━━━━━ Texte de la page
La « désobéissance européenne », objet non identifié de la Nouvelle Union Populaire Écologique et Sociale

La « désobéissance européenne », objet non identifié de la Nouvelle Union Populaire Écologique et Sociale
Publié le 10 mai 2022
Comment deux partis favorables à l’Europe comme Europe Ecologie Les Verts et le parti socialiste ont-ils pu accepter le « principe de désobéissance européenne » défendu par la France insoumise ? Malgré des séries d’euphémisations et de dénégations embarrassées des nouveaux partenaires, accepter un tel principe, c’est conduire la France à l’isolement et s’orienter vers une rupture nette avec le projet européen.
━━━━━━━━━━
━━━━━ Matériel fourni
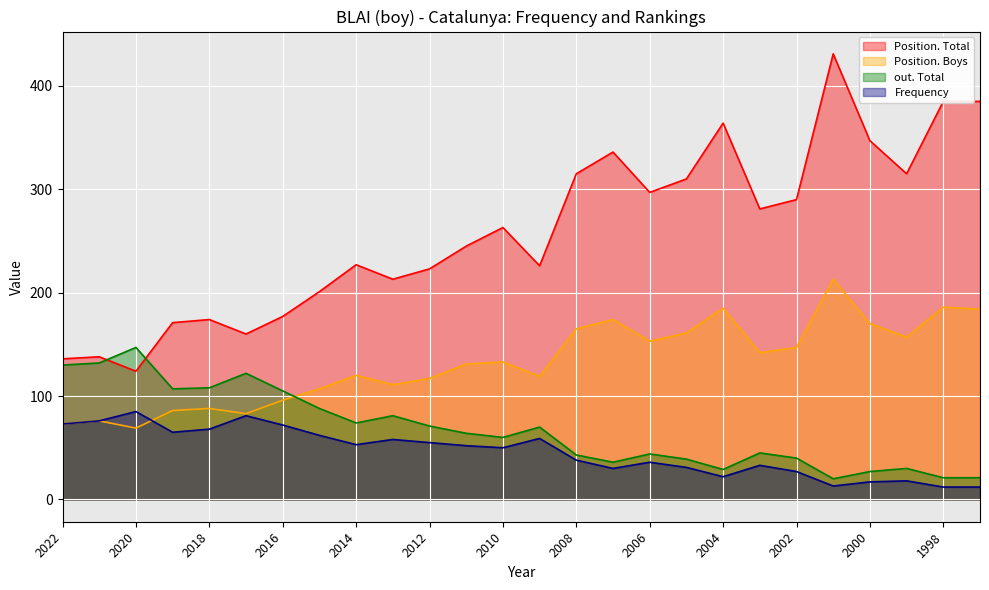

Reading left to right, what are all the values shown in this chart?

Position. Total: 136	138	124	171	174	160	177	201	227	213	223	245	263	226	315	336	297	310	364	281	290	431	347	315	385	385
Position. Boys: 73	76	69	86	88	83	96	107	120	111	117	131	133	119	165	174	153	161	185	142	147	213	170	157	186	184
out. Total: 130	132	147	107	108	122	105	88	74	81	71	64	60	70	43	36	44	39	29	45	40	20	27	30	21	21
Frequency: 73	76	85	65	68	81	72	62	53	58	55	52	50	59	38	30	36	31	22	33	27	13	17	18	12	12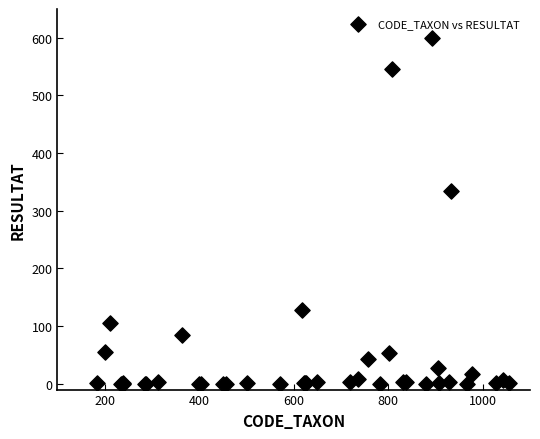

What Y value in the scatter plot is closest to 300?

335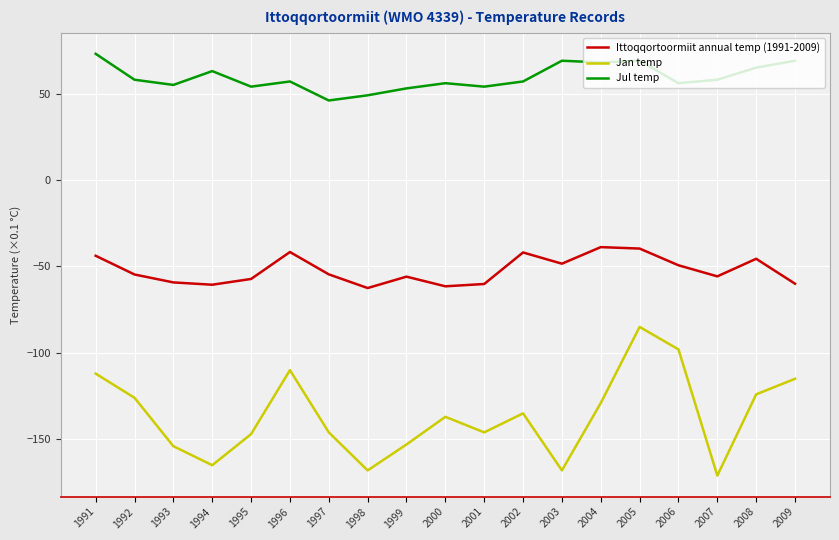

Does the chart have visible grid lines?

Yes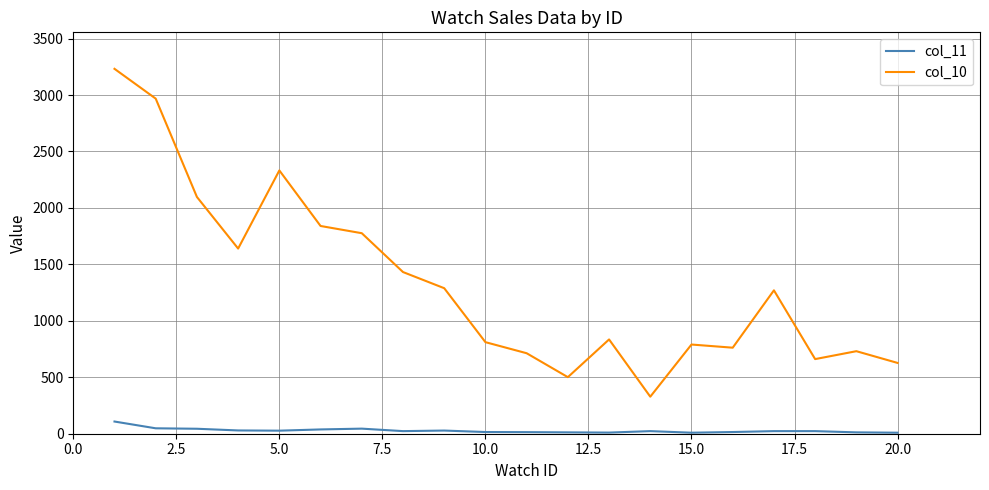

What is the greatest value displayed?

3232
━━━━━━━━━━
• Travail à effectuer:
1. D'après le texte sur la désobéissance européenne, quel parti défend le « principe de désobéissance européenne » ?
2. Rédigez la suite du texte sur la désobéissance européenne, à partir de sa dernière phrase.
Le matériel fourni est sans rapport avec le texte consacré à la désobéissance européenne.

• Réponses proposées:
1. La France insoumise.

2.
Forte de sa troisième position à l’élection présidentielle avec 21,95% des suffrages exprimés, la France insoumise a invité les partis de gauche à former une coalition en vue des élections législatives : la Nouvelle Union Populaire Écologique et Sociale (NUPES). Parmi les sujets du programme commun qui ont suscité le plus de discussions figure le « principe de désobéissance européenne ». Il fait l’objet de développements spécifiques dans les communiqués annonçant les accords, exprimant des nuances ou des marges d’appréciation qui témoignent d’une difficulté réelle à surmonter des divergences de fond. Pourquoi ce sujet est-il aussi central dans le programme de la France insoumise ? Quelle place prend-il dans le nouvel accord ? Que dit-il des incohérences politiques de l’alliance électorale avec les Verts et les socialistes ?

1. « Le regroupement se fait autour de l’orientation qui a été portée par Jean-Luc Mélenchon »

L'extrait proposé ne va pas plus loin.